Les chances d’avoir des triplés identiques sont très faibles. Les chances d’avoir des triplés identiques avec un cancer rare de l’oeil chez l’enfant sont presque inexistantes.

Pourtant, c’est la situation dans laquelle un couple de l’Alberta, Leslie et Richard Low, s’est retrouvé lorsque leurs fils Thomas, Luc, et Mason, âgés de deux mois, ont été diagnostiqués avec un rétinoblastome (RB) en février 2014.

Immédiatement après que les garçons aient été diagnostiqués, les Lows ont été référés aux spécialistes du rétinoblastome de renommée mondiale, les Drs Brenda Gallie et Helen Chan à Toronto.

Ces deux spécialistes sont des chercheures, financées depuis des décennies par Terry Fox. Leur recherche innovatrice sur le rétinoblastome, y compris l’établissement de protocoles de bonnes pratiques, ont contribué à abaisser le taux de mortalité du rétinoblastome au Canada à juste un pour cent. Près de 8000 enfants sont diagnostiqués chaque année dans le monde – 70 pour cent n’y survivent pas.

La famille a voyagé entre l’Alberta et Toronto pour le traitement et au bout de huit mois, on a enlevé un œil à chacun des triplés. Maintenant, à presque 18 mois, Thomas, Luc et Mason ont tous un œil sain et une prothèse bleue assortie.

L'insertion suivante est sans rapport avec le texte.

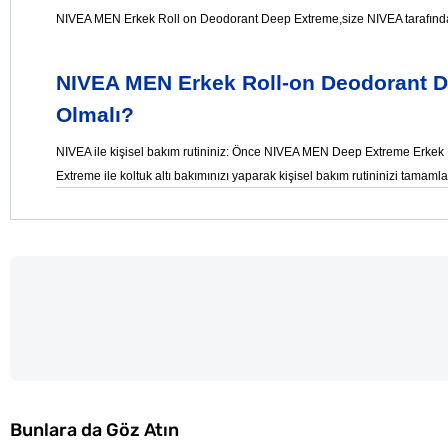
NIVEA MEN Erkek Roll on Deodorant Deep Extreme
,size NIVEA tarafınd
NIVEA MEN Erkek Roll-on Deodorant De
Olmalı?
NIVEA ile kişisel bakım rutininiz: Önce NIVEA MEN Deep Extreme Erke
Extreme ile koltuk altı bakımınızı yaparak kişisel bakım rutininizi tamamla
Bunlara da Göz Atın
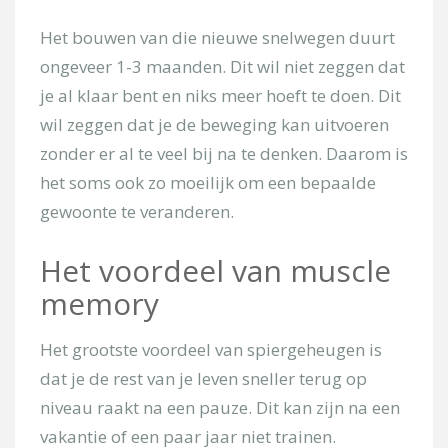
Het bouwen van die nieuwe snelwegen duurt
ongeveer 1-3 maanden. Dit wil niet zeggen dat
je al klaar bent en niks meer hoeft te doen. Dit
wil zeggen dat je de beweging kan uitvoeren
zonder er al te veel bij na te denken. Daarom is
het soms ook zo moeilijk om een bepaalde
gewoonte te veranderen.
Het voordeel van muscle
memory
Het grootste voordeel van spiergeheugen is
dat je de rest van je leven sneller terug op
niveau raakt na een pauze. Dit kan zijn na een
vakantie of een paar jaar niet trainen.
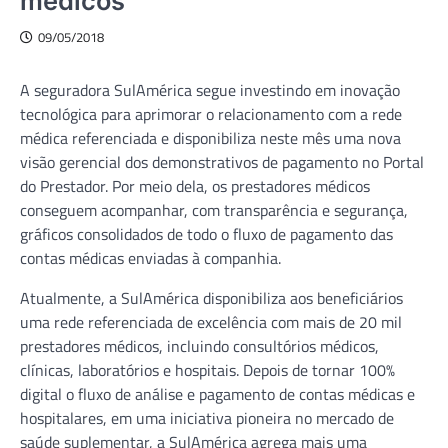
médicos
09/05/2018
A seguradora SulAmérica segue investindo em inovação
tecnológica para aprimorar o relacionamento com a rede
médica referenciada e disponibiliza neste mês uma nova
visão gerencial dos demonstrativos de pagamento no Portal
do Prestador. Por meio dela, os prestadores médicos
conseguem acompanhar, com transparência e segurança,
gráficos consolidados de todo o fluxo de pagamento das
contas médicas enviadas à companhia.
Atualmente, a SulAmérica disponibiliza aos beneficiários
uma rede referenciada de excelência com mais de 20 mil
prestadores médicos, incluindo consultórios médicos,
clínicas, laboratórios e hospitais. Depois de tornar 100%
digital o fluxo de análise e pagamento de contas médicas e
hospitalares, em uma iniciativa pioneira no mercado de
saúde suplementar, a SulAmérica agrega mais uma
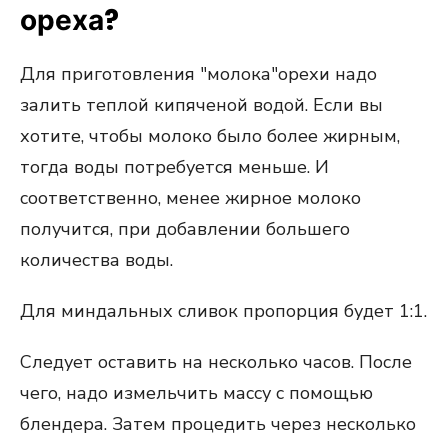
ореха?
Для приготовления "молока"орехи надо
залить теплой кипяченой водой. Если вы
хотите, чтобы молоко было более жирным,
тогда воды потребуется меньше. И
соответственно, менее жирное молоко
получится, при добавлении большего
количества воды.
Для миндальных сливок пропорция будет 1:1.
Следует оставить на несколько часов. После
чего, надо измельчить массу с помощью
блендера. Затем процедить через несколько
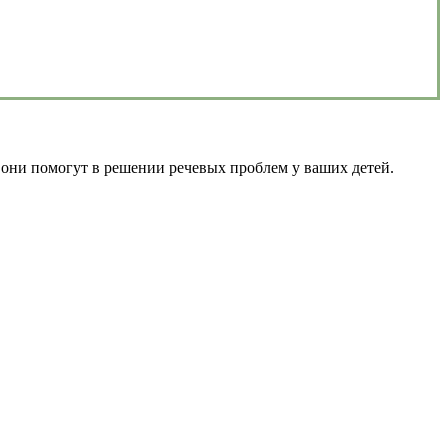
и они помогут в решении речевых проблем у ваших детей.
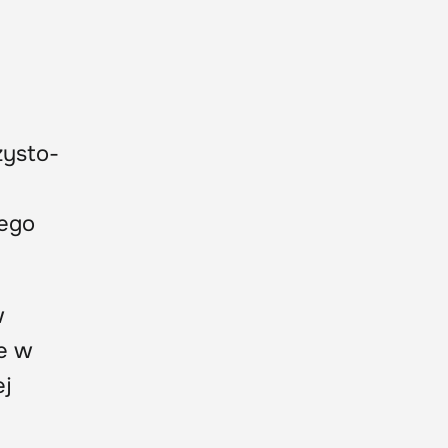
zysto-
jego
w
e w
ej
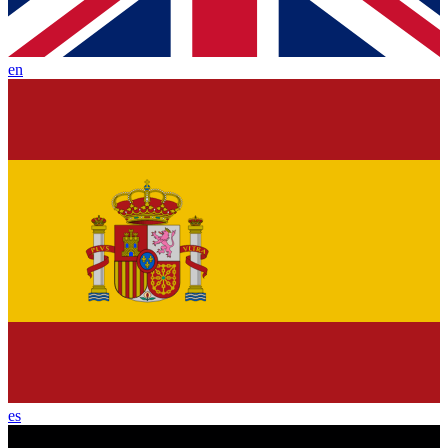
en
es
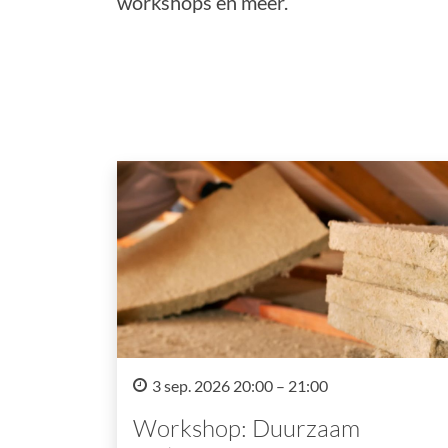
workshops en meer.
3 sep. 2026 20:00 – 21:00
Workshop: Duurzaam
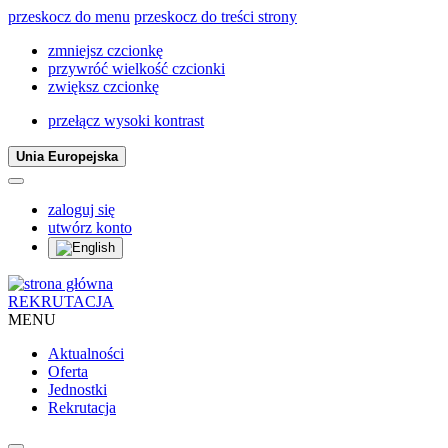
przeskocz do menu
przeskocz do treści strony
zmniejsz czcionkę
przywróć wielkość czcionki
zwiększ czcionkę
przełącz wysoki kontrast
Unia Europejska
zaloguj się
utwórz konto
REKRUTACJA
MENU
Aktualności
Oferta
Jednostki
Rekrutacja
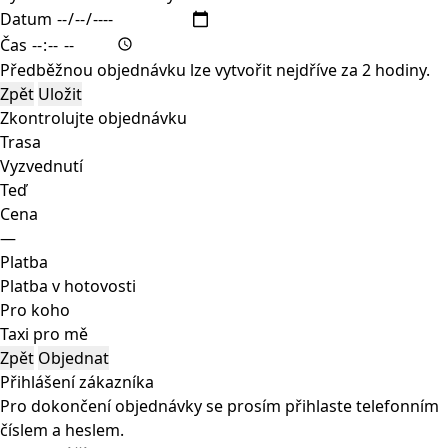
Datum
Čas
Předběžnou objednávku lze vytvořit nejdříve za 2 hodiny.
Zpět
Uložit
Zkontrolujte objednávku
Trasa
Vyzvednutí
Teď
Cena
—
Platba
Platba v hotovosti
Pro koho
Taxi pro mě
Zpět
Objednat
Přihlášení zákazníka
Pro dokončení objednávky se prosím přihlaste telefonním
číslem a heslem.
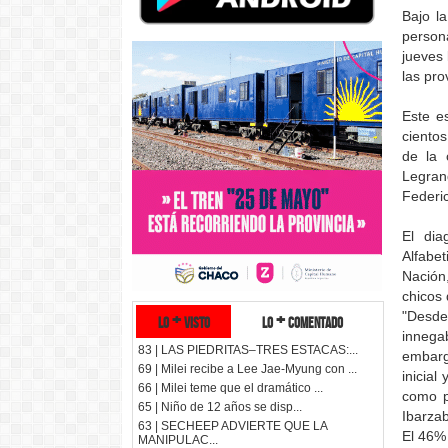
Bajo l
person
jueves 
las pro
Este e
cientos
de la 
Legran
Federi
El dia
Alfabe
Nación
chicos 
"Desde
lo + visto
lo + comentado
innega
83 | LAS PIEDRITAS–TRES ESTACAS:...
embarg
69 | Milei recibe a Lee Jae-Myung con ...
inicial
66 | Milei teme que el dramático ...
como p
65 | Niño de 12 años se disp...
Ibarzab
63 | SECHEEP ADVIERTE QUE LA
El 46% 
MANIPULAC...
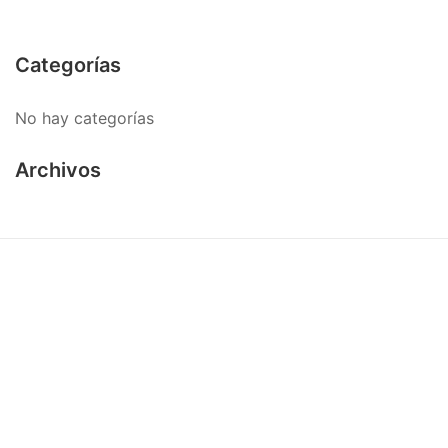
Categorías
No hay categorías
Archivos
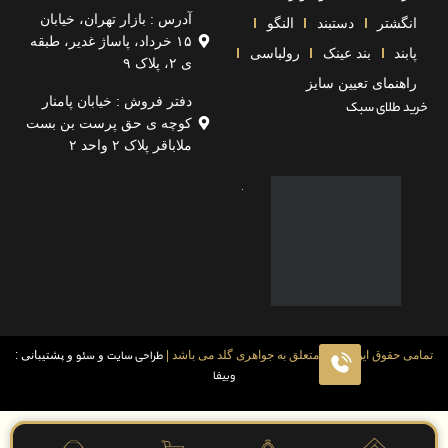
آدرس : بازار تهران، خیابان
تر
دستبند
النگو
۱۵ خرداد، پاساژ غدیر، طبقه
بند عینک
رولباسی
ی ۲، پلاک ۹
مای تعیین سایز
دفتر فروش : خیابان پامنار
لای سبک
کوچه ی حق پرست بن بست
ملاباقر پلاک ۲ واحد ۲
قوق این سایت متعلق به جواهری گلد می باشد |
طراحی سایت
و
سئو
و پشتیبانی :
وبیفا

“Nous sommes à un stade très encourageant et nous sentons que le pire est derrière nous,” dit leur mère Leslie Low, 28 ans. “Nous réalisons que c’est une bénédiction et un miracle qu’ils aient garder chacun un bon œil. C’est assez incroyable.”

“Chacune des triplés Low avaient plus d’une tumeur, mais nous les avons pris en charge lorsque les tumeurs étaient très petites et nous les avons traitées avec succès par la chirurgie au laser et parfois par le gel”, explique la Dr Gallie. “Les garçons sont beaux et vont bien avec l’oeil qui leur reste.”

Mme Low affirme que les deux médecins ont été “incroyables”, leur présentant la meilleure information et les options de traitement les plus avancés.

“Ils nous ont aidés à bien vivre l’aspect émotionnel de cette situation. Je la trouve parfois vraiment, vraiment dur à traverser en tant que parent,” dit Mme Low’s. “Elles nous ont aidés à prendre les meilleures décisions pour nos enfants.”

On soupçonne le rétinoblastome d’être d’origine génétique, mais les Lows n’ont pas d’antécédents familiaux de la maladie. Leur fils aîné Benson, 4 ans, ne porte pas la mutation RB. Les enfants atteints de rétinoblastome ont 50 pour cent de chances de transmettre le gène à leurs enfants et ont un risque plus élevé de développer d’autres cancers.